Matrix
e a Receita da Felicidade
Odair José (cantor e compositor brasileiro) gravou, em tempos passados, uma canção que tinha este refrão docemente existencialista: “Felicidade / não existe; / o que existe na vida / são momentos felizes”.
Mas então, o que é a felicidade? Uma alegria sem sobressaltos, sem alterações, sem mudanças? Uma euforia momentânea cujo disco engancha e ficamos a senti-la forever? Um estado sorridente de-bem-com-a-vida, cheio de adjetivos, como a dos personagens de propagandas de refrigerantes e de creme dental?
Mistério.
Vamos enxergar então essa cena: digamos que é construída uma máquina onde você pode se plugar e ter (virtualmente) qualquer sensação ou situação que desejar. Estímulos neuropsicológicos podem lhe dar uma impressão 100% real de estar escrevendo um livro, conversando com amigos, fazendo coisas interessantes que o tirem da normalidade. Só que você estaria de fato, o tempo inteiro, flutuando num tanque, com eletrodos afixados ao seu cérebro.
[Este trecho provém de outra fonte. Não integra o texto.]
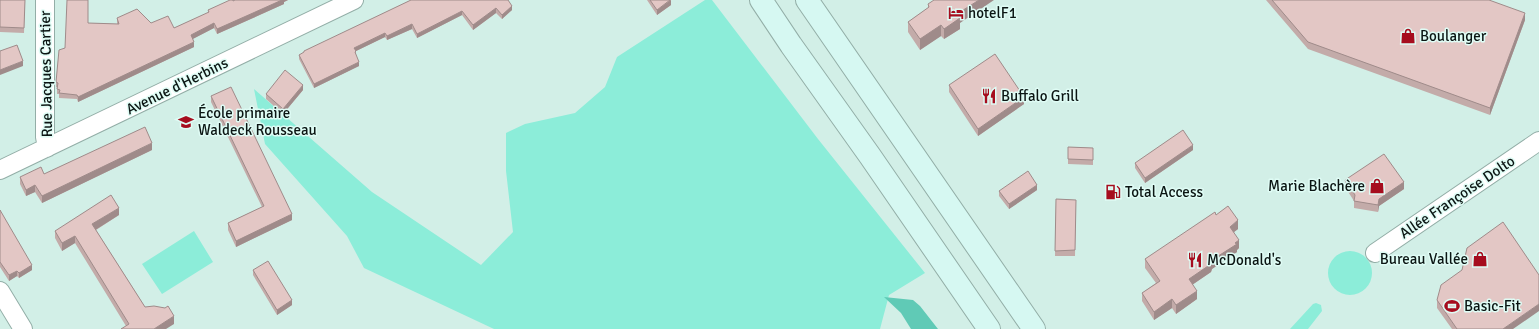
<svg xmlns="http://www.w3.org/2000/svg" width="1539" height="329" viewBox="0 0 1539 329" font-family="Signika,sans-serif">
<rect width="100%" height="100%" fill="#d2efe7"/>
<path fill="#8cedd9" d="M705,0H712L818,139L925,273L889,295L880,329H494L364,268L347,236L265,144L254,89L372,192L481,265L513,232L506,171V133L525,124L575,113L605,87L617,57Z
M194,231L213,262L162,294L142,264Z
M1328 273a22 22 0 1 1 44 0a22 22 0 1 1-44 0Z
M1316,303L1321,305L1322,311L1308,329H1290L1313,304Z"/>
<path fill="#60cab6" d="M884,297L913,300L920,306L938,329H911L901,313Z"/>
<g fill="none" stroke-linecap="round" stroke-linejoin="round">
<g stroke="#93aea7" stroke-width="20">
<path id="street" d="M45,0V137L47,148
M0,170L354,0
M1375,253L1539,141
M0,291L23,329"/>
</g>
<g stroke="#93aea7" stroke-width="24">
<path id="secondary" d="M761,0L791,45L870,156L989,329
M807,0L1034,329"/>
</g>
<use href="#street" stroke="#fff" stroke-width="18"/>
<use href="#secondary" stroke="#d6f8f2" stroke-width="22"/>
</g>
<path fill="#c3aba9" d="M0,0H25L24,33L0,32Z
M235,0H288L284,2V4L253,18L217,34L214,28L192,39L194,47L78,102L77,99L59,98V94H57V87H56V82L65,48L88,23L117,24V18L174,28L208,13V10Z
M411,0H508L512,10L502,19L496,13L473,30L462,15L417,38L412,29L387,40L385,37L356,51V56L359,66L314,88L299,59V55Z
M647,0H671V5L657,15Z
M1266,0H1489L1525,20L1490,115L1308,49Z
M928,4L960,23V29L944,39L941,36L920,50L908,32V22L928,8Z
M949,85L1024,104L978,136L949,92Z
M303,90L283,114L266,99V94Z
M211,96L292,220L236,247L228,230V223L262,207L211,102Z
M1068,147L1093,148V165L1068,164Z
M152,150L42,203L35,192L26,196L20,184V177L44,174Z
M1193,150L1145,183L1135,168V163Z
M1345,180L1404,189L1379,206L1378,212L1354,208V201L1345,187Z
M1037,190L1009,209L999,196V191Z
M1056,199L1076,200L1075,256H1055Z
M0,210L32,270L19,278L17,276L9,281L0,267Z
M119,215L96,230L145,307L174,324L126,326L75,243L62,251L55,238V231Z
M1216,215L1238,229L1234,232L1239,248L1237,250V252L1212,269L1211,272L1192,285L1197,299L1176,314L1172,308L1154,320L1142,301V293L1156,283L1145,268V259Z
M253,270L292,305L277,315L253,275Z
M1437,300L1513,329H1452L1437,308Z"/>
<path fill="#9f8b8a" d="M282,0H288L284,2V4L253,18L217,34V29Z
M671,0V5L657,15V10Z
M979,0H994L960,23V29L944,39V29L957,14Z
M512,6V10L502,19V15Z
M496,8V13L473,30V25Z
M462,11V15L417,38V34Z
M1525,13V20L1490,115V108Z
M214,23V28L191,40V35Z
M412,24V29L387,40V36Z
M941,25V36L920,50V39Z
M385,33V37L354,52V48Z
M194,42V47L78,102V97Z
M23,61V66L0,75V70Z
M359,62V66L314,88V84Z
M303,85V90L283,114V109Z
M1024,97V104L978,136V129Z
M152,143V150L42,203V196Z
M1193,145V150L1145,183V178Z
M1404,182V189L1379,206L1378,212V205L1379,199Z
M35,185V192L26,196V190Z
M1037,185V190L1009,209V204Z
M119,208V215L92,232V224Z
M292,214V220L236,247V241Z
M1238,220V229L1230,235V227Z
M75,236V243L62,251V243Z
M1239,240V248L1237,250V252L1212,269L1211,272L1189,287V279L1212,260Z
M32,265V270L19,278V273Z
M17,271V276L9,281V275Z
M1197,291V299L1176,314V305Z
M1172,299V308L1154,320V312Z
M292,300V305L277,315V310Z
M1539,304V311L1513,329H1503Z
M174,316V324L166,329H154Z"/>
<path fill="#e3c7c5" stroke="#9f8b8a" d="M0,0H25L24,28L0,27Z
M67,0H88V23L119,24L117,18L137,9L151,23L168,16L174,28L209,12L208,10L230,0H233V1L235,0H282L253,13L217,29L214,23L191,35L194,42L78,97L77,95L59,93L60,90L57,89L58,83L56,82L59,50L65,48Z
M411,0H508L512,6L502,15L496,8L473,25L462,11L417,34L412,24L387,36L385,33L354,48L356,51L355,52L359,62L314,84L299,55L304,52V51Z
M650,0H670L657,10Z
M934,0H979L957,14L960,18L944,29L941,25L920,39L908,22L929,7L928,4Z
M1272,0H1489L1525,13L1490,108L1308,42Z
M17,45L23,61L0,70V51Z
M995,54L1024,97L978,129L949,85Z
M285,70L303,85L283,109L266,94Z
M231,87L292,214L236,241L228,223L264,206L211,96Z
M145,127L152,143L42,196L35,185L26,190L20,177L41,167L44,174Z
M1183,130L1193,145L1145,178L1135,163Z
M1068,147L1093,148V160L1068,159Z
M1384,154L1404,182L1379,199L1378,205L1354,201L1355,195L1345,180Z
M1028,171L1037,185L1009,204L999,191Z
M111,195L119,208L92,224L145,307L154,306L165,308L168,306L174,316L154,329H121L129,324L75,236L62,243L55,231Z
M1056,199L1076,200L1075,250L1055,251Z
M1228,206L1238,220L1230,227L1239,240L1235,243L1237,244L1212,260L1211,264L1189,279L1197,291L1176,305L1172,299L1154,312L1142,293L1160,281L1145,259L1215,212L1216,215Z
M0,210L32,265L19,273L17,271L9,275L0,262Z
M1503,222L1539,275V304L1503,329H1457L1437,300L1441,285L1462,270L1467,248Z
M268,261L292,300L277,310L253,270Z"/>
<defs>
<g id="hotel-bare" transform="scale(1.2)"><path d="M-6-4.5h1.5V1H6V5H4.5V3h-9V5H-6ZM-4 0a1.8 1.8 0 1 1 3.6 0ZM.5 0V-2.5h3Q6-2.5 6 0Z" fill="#a60d1e" stroke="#dffcf5" stroke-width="2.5" paint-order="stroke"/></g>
<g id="shop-bare" transform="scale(1.2)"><path d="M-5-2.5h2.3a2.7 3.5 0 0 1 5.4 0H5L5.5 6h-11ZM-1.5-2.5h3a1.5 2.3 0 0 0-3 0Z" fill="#a60d1e" stroke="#dffcf5" stroke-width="2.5" paint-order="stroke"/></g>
<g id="restaurant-bare" transform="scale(1.2)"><path d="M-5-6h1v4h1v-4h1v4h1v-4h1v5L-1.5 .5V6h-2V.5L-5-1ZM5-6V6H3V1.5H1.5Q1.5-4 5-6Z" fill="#a60d1e" stroke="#dffcf5" stroke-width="2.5" paint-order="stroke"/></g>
<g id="school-bare" transform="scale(1.2)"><path d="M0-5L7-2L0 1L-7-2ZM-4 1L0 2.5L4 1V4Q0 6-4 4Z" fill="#a60d1e" stroke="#dffcf5" stroke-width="2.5" paint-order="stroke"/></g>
<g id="fuel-bare" transform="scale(1.2)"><path d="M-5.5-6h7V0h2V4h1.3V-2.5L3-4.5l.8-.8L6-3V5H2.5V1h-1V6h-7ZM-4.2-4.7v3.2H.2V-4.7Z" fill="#a60d1e" stroke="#dffcf5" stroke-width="2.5" paint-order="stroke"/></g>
<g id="stadium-bare" transform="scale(1.2)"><path d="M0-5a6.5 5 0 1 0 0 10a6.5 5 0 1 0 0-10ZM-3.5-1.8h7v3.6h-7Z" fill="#a60d1e" stroke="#dffcf5" stroke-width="2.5" paint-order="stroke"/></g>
</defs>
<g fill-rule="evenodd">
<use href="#hotel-bare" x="956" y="13"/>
<use href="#shop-bare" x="1408" y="36"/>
<use href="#restaurant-bare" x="989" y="96"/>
<use href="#school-bare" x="186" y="122"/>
<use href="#shop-bare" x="1377" y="186"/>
<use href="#fuel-bare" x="1113" y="192"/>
<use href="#shop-bare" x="1480" y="259"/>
<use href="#restaurant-bare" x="1195" y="260"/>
<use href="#stadium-bare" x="1452" y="306"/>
</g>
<g text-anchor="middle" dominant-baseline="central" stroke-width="3" stroke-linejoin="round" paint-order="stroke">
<g font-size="15" fill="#0b1513" stroke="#dffcf5" text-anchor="start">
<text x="968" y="13">hotelF1</text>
<text x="1420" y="36">Boulanger</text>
<text x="1001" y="96">Buffalo Grill</text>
<text x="198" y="113">École primaire<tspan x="198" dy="17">Waldeck Rousseau</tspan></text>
<text x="1365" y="186" text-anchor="end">Marie Blachère</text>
<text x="1125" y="192">Total Access</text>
<text x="1468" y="259" text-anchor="end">Bureau Vallée</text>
<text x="1207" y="260">McDonald's</text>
<text x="1464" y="306">Basic-Fit</text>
</g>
<g font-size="15" fill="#0b1513" stroke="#dffcf5">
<text transform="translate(46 74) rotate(-91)">Rue Jacques Cartier</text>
<text transform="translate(177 86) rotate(-26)">Avenue d'Herbins</text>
<text transform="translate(1457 197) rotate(-34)">Allée Françoise Dolto</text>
</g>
</g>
</svg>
Agora a pergunta é: Você acha que isso é a felicidade? Você gostaria de viver assim?
Suponhamos então que metade das pessoas diria: "Sim, por que não? Melhor viver assim, numa Felicidade Virtual, do que viver pegando trânsito, pagando contas, ralando no dia-a-dia". Ok; entendo perfeitamente que prefiram essa tranquilidade, essa utopia cibernética, esse paraíso artificial.
Mas outra metade diria: "Não, prefiro viver como vivo, e me arriscar a não ser feliz nunca, ou ser apenas de vez em quando, como Odair José".
Na minha percepção, o que chamamos de 'felicidade' não é um aspecto individual, é coletiva, ou pelo menos é socialmente interligada. Ser ou sentir-se feliz não é apenas sentir-se bem consigo mesmo, é sentir-se bem de uma maneira que dependa das consciências alheias. Não basta ser feliz, é preciso que nossa felicidade seja testemunhada e de certa forma compartilhada pelos outros.
Acredito eu que felicidade artificial em excesso, resulta em situações como quando nos recusamos a nos 'plugar nessa máquina', que nos proporciona tais experiências artificiais, exprimimos nossa crença profunda de que o que obtemos de uma máquina não é a coisa mais valiosa que podemos obter; não é o que queremos de um modo mais profundo, não importa o que possamos pensar quando estamos plugados nela. A vida nessa máquina não é a obtenção do que buscamos quando falamos numa vida feliz.
Bom, sou bem suspeita para expressar minha opinião quanto a isso, já que aceito muito mais o concreto e material. Tenho nada contra as duas opções de vida, seja virtual ou não até porque cada um escolhe seu caminho, mas acredito que nada substitui uma boa convivência dia-a-dia.